:: Wymagania zadania ::
Przepisz wiernie, bez żadnych zmian, wszystkie wiersze tekstu z materiału zamieszczonego poniżej.

:: Dane do analizy ::

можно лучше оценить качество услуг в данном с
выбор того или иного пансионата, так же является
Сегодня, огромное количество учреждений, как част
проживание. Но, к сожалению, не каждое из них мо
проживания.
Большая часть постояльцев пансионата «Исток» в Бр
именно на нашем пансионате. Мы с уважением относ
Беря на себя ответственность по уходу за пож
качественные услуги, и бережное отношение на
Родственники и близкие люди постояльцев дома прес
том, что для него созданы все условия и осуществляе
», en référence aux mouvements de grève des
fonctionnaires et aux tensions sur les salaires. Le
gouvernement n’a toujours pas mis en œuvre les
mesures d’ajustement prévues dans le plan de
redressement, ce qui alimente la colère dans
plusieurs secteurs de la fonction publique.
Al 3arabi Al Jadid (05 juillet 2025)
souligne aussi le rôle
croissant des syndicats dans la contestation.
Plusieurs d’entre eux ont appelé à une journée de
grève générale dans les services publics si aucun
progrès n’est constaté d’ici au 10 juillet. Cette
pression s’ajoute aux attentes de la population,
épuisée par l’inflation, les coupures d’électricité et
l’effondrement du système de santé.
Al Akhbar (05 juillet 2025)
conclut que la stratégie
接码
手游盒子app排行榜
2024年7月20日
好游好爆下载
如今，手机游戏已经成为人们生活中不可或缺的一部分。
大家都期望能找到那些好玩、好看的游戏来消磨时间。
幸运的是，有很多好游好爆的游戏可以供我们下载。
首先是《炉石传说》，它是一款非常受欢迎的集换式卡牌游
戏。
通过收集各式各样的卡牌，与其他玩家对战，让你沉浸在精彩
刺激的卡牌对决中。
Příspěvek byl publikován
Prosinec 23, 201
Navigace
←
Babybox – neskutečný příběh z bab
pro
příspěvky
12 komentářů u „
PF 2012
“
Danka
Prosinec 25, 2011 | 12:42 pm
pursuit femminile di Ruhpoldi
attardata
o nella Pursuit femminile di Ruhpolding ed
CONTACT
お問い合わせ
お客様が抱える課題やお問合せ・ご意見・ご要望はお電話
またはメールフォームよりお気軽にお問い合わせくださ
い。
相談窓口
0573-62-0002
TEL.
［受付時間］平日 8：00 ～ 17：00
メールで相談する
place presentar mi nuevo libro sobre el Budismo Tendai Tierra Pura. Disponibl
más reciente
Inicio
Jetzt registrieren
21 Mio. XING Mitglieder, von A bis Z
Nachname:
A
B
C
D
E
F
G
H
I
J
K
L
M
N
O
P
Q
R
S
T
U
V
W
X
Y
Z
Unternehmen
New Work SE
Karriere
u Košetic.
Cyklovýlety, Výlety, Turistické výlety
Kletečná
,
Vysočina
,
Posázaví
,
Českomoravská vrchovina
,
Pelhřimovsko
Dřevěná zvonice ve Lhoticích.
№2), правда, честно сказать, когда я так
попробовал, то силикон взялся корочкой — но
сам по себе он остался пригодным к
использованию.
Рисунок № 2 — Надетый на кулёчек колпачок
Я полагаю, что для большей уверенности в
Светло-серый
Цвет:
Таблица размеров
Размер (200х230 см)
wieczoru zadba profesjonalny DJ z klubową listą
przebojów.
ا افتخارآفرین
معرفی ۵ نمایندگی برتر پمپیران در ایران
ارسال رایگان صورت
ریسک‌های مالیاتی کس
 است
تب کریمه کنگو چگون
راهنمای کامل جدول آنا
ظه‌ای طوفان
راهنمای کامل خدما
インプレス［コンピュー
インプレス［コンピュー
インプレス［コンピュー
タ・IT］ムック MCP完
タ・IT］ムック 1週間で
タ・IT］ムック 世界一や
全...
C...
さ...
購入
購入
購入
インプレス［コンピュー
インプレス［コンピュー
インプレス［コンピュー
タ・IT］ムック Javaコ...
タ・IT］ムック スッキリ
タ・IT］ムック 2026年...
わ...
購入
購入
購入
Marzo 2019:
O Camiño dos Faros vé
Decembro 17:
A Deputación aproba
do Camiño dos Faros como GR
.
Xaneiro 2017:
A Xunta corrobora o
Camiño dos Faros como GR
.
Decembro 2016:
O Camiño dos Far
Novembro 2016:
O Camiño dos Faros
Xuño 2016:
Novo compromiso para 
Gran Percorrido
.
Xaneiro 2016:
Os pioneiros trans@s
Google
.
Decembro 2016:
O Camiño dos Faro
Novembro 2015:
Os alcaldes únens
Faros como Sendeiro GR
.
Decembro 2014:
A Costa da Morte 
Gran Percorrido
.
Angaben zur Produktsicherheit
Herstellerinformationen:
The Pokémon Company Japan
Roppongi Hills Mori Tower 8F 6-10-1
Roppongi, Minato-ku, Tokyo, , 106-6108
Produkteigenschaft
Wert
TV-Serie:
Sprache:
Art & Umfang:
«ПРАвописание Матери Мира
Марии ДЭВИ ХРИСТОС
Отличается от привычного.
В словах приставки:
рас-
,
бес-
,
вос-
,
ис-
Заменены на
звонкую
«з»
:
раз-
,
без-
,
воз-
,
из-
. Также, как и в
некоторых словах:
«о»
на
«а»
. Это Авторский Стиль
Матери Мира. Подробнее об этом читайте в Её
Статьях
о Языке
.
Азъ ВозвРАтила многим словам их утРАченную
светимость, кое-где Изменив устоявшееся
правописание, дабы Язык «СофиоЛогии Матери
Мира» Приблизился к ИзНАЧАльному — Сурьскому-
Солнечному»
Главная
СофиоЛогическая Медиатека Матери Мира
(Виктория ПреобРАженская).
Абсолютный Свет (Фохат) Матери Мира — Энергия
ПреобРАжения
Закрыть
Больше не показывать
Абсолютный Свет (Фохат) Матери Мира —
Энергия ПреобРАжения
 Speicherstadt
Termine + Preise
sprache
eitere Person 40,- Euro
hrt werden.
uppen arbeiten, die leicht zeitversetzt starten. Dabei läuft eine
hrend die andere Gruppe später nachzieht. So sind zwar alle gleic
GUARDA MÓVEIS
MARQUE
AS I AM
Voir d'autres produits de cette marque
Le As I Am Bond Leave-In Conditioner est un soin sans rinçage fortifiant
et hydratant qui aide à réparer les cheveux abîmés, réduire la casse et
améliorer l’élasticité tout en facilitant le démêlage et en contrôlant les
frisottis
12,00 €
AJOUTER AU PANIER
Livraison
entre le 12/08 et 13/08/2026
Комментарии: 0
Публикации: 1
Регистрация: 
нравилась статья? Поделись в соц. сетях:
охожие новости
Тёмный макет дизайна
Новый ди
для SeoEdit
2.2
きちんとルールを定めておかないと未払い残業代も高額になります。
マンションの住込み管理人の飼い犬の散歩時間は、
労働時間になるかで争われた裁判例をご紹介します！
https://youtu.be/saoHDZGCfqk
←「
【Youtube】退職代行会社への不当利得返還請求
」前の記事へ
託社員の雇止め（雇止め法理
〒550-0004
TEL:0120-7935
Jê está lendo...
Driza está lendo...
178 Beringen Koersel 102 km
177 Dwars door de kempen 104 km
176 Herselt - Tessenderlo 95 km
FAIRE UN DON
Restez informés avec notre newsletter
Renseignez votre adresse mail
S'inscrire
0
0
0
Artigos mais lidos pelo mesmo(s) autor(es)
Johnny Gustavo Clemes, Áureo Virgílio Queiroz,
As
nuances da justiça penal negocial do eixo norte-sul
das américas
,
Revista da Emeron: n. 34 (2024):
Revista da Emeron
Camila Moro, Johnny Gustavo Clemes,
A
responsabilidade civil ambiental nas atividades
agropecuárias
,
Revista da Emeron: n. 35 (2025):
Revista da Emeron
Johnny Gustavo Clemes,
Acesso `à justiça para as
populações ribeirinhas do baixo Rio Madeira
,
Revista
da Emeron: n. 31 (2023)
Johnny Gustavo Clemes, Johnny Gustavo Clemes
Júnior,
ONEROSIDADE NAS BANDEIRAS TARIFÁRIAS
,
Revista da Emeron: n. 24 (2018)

:: Pole odpowiedzi ::
можно лучше оценить качество услуг в данном с
выбор того или иного пансионата, так же является
Сегодня, огромное количество учреждений, как част
проживание. Но, к сожалению, не каждое из них мо
проживания.
Большая часть постояльцев пансионата «Исток» в Бр
именно на нашем пансионате. Мы с уважением относ
Беря на себя ответственность по уходу за пож
качественные услуги, и бережное отношение на
Родственники и близкие люди постояльцев дома прес
том, что для него созданы все условия и осуществляе
», en référence aux mouvements de grève des
fonctionnaires et aux tensions sur les salaires. Le
gouvernement n’a toujours pas mis en œuvre les
mesures d’ajustement prévues dans le plan de
redressement, ce qui alimente la colère dans
plusieurs secteurs de la fonction publique.
Al 3arabi Al Jadid (05 juillet 2025)
souligne aussi le rôle
croissant des syndicats dans la contestation.
Plusieurs d’entre eux ont appelé à une journée de
grève générale dans les services publics si aucun
progrès n’est constaté d’ici au 10 juillet. Cette
pression s’ajoute aux attentes de la population,
épuisée par l’inflation, les coupures d’électricité et
l’effondrement du système de santé.
Al Akhbar (05 juillet 2025)
conclut que la stratégie
接码
手游盒子app排行榜
2024年7月20日
好游好爆下载
如今，手机游戏已经成为人们生活中不可或缺的一部分。
大家都期望能找到那些好玩、好看的游戏来消磨时间。
幸运的是，有很多好游好爆的游戏可以供我们下载。
首先是《炉石传说》，它是一款非常受欢迎的集换式卡牌游
戏。
通过收集各式各样的卡牌，与其他玩家对战，让你沉浸在精彩
刺激的卡牌对决中。
Příspěvek byl publikován
Prosinec 23, 201
Navigace
←
Babybox – neskutečný příběh z bab
pro
příspěvky
12 komentářů u „
PF 2012
“
Danka
Prosinec 25, 2011 | 12:42 pm
pursuit femminile di Ruhpoldi
attardata
o nella Pursuit femminile di Ruhpolding ed
CONTACT
お問い合わせ
お客様が抱える課題やお問合せ・ご意見・ご要望はお電話
またはメールフォームよりお気軽にお問い合わせくださ
い。
相談窓口
0573-62-0002
TEL.
［受付時間］平日 8：00 ～ 17：00
メールで相談する
place presentar mi nuevo libro sobre el Budismo Tendai Tierra Pura. Disponibl
más reciente
Inicio
Jetzt registrieren
21 Mio. XING Mitglieder, von A bis Z
Nachname:
A
B
C
D
E
F
G
H
I
J
K
L
M
N
O
P
Q
R
S
T
U
V
W
X
Y
Z
Unternehmen
New Work SE
Karriere
u Košetic.
Cyklovýlety, Výlety, Turistické výlety
Kletečná
,
Vysočina
,
Posázaví
,
Českomoravská vrchovina
,
Pelhřimovsko
Dřevěná zvonice ve Lhoticích.
№2), правда, честно сказать, когда я так
попробовал, то силикон взялся корочкой — но
сам по себе он остался пригодным к
использованию.
Рисунок № 2 — Надетый на кулёчек колпачок
Я полагаю, что для большей уверенности в
Светло-серый
Цвет:
Таблица размеров
Размер (200х230 см)
wieczoru zadba profesjonalny DJ z klubową listą
przebojów.
ا افتخارآفرین
معرفی ۵ نمایندگی برتر پمپیران در ایران
ارسال رایگان صورت
ریسک‌های مالیاتی کس
 است
تب کریمه کنگو چگون
راهنمای کامل جدول آنا
ظه‌ای طوفان
راهنمای کامل خدما
インプレス［コンピュー
インプレス［コンピュー
インプレス［コンピュー
タ・IT］ムック MCP完
タ・IT］ムック 1週間で
タ・IT］ムック 世界一や
全...
C...
さ...
購入
購入
購入
インプレス［コンピュー
インプレス［コンピュー
インプレス［コンピュー
タ・IT］ムック Javaコ...
タ・IT］ムック スッキリ
タ・IT］ムック 2026年...
わ...
購入
購入
購入
Marzo 2019:
O Camiño dos Faros vé
Decembro 17:
A Deputación aproba
do Camiño dos Faros como GR
.
Xaneiro 2017:
A Xunta corrobora o
Camiño dos Faros como GR
.
Decembro 2016:
O Camiño dos Far
Novembro 2016:
O Camiño dos Faros
Xuño 2016:
Novo compromiso para 
Gran Percorrido
.
Xaneiro 2016:
Os pioneiros trans@s
Google
.
Decembro 2016:
O Camiño dos Faro
Novembro 2015:
Os alcaldes únens
Faros como Sendeiro GR
.
Decembro 2014:
A Costa da Morte 
Gran Percorrido
.
Angaben zur Produktsicherheit
Herstellerinformationen:
The Pokémon Company Japan
Roppongi Hills Mori Tower 8F 6-10-1
Roppongi, Minato-ku, Tokyo, , 106-6108
Produkteigenschaft
Wert
TV-Serie:
Sprache:
Art & Umfang:
«ПРАвописание Матери Мира
Марии ДЭВИ ХРИСТОС
Отличается от привычного.
В словах приставки:
рас-
,
бес-
,
вос-
,
ис-
Заменены на
звонкую
«з»
:
раз-
,
без-
,
воз-
,
из-
. Также, как и в
некоторых словах:
«о»
на
«а»
. Это Авторский Стиль
Матери Мира. Подробнее об этом читайте в Её
Статьях
о Языке
.
Азъ ВозвРАтила многим словам их утРАченную
светимость, кое-где Изменив устоявшееся
правописание, дабы Язык «СофиоЛогии Матери
Мира» Приблизился к ИзНАЧАльному — Сурьскому-
Солнечному»
Главная
СофиоЛогическая Медиатека Матери Мира
(Виктория ПреобРАженская).
Абсолютный Свет (Фохат) Матери Мира — Энергия
ПреобРАжения
Закрыть
Больше не показывать
Абсолютный Свет (Фохат) Матери Мира —
Энергия ПреобРАжения
 Speicherstadt
Termine + Preise
sprache
eitere Person 40,- Euro
hrt werden.
uppen arbeiten, die leicht zeitversetzt starten. Dabei läuft eine
hrend die andere Gruppe später nachzieht. So sind zwar alle gleic
GUARDA MÓVEIS
MARQUE
AS I AM
Voir d'autres produits de cette marque
Le As I Am Bond Leave-In Conditioner est un soin sans rinçage fortifiant
et hydratant qui aide à réparer les cheveux abîmés, réduire la casse et
améliorer l’élasticité tout en facilitant le démêlage et en contrôlant les
frisottis
12,00 €
AJOUTER AU PANIER
Livraison
entre le 12/08 et 13/08/2026
Комментарии: 0
Публикации: 1
Регистрация: 
нравилась статья? Поделись в соц. сетях:
охожие новости
Тёмный макет дизайна
Новый ди
для SeoEdit
2.2
きちんとルールを定めておかないと未払い残業代も高額になります。
マンションの住込み管理人の飼い犬の散歩時間は、
労働時間になるかで争われた裁判例をご紹介します！
https://youtu.be/saoHDZGCfqk
←「
【Youtube】退職代行会社への不当利得返還請求
」前の記事へ
託社員の雇止め（雇止め法理
〒550-0004
TEL:0120-7935
Jê está lendo...
Driza está lendo...
178 Beringen Koersel 102 km
177 Dwars door de kempen 104 km
176 Herselt - Tessenderlo 95 km
FAIRE UN DON
Restez informés avec notre newsletter
Renseignez votre adresse mail
S'inscrire
0
0
0
Artigos mais lidos pelo mesmo(s) autor(es)
Johnny Gustavo Clemes, Áureo Virgílio Queiroz,
As
nuances da justiça penal negocial do eixo norte-sul
das américas
,
Revista da Emeron: n. 34 (2024):
Revista da Emeron
Camila Moro, Johnny Gustavo Clemes,
A
responsabilidade civil ambiental nas atividades
agropecuárias
,
Revista da Emeron: n. 35 (2025):
Revista da Emeron
Johnny Gustavo Clemes,
Acesso `à justiça para as
populações ribeirinhas do baixo Rio Madeira
,
Revista
da Emeron: n. 31 (2023)
Johnny Gustavo Clemes, Johnny Gustavo Clemes
Júnior,
ONEROSIDADE NAS BANDEIRAS TARIFÁRIAS
,
Revista da Emeron: n. 24 (2018)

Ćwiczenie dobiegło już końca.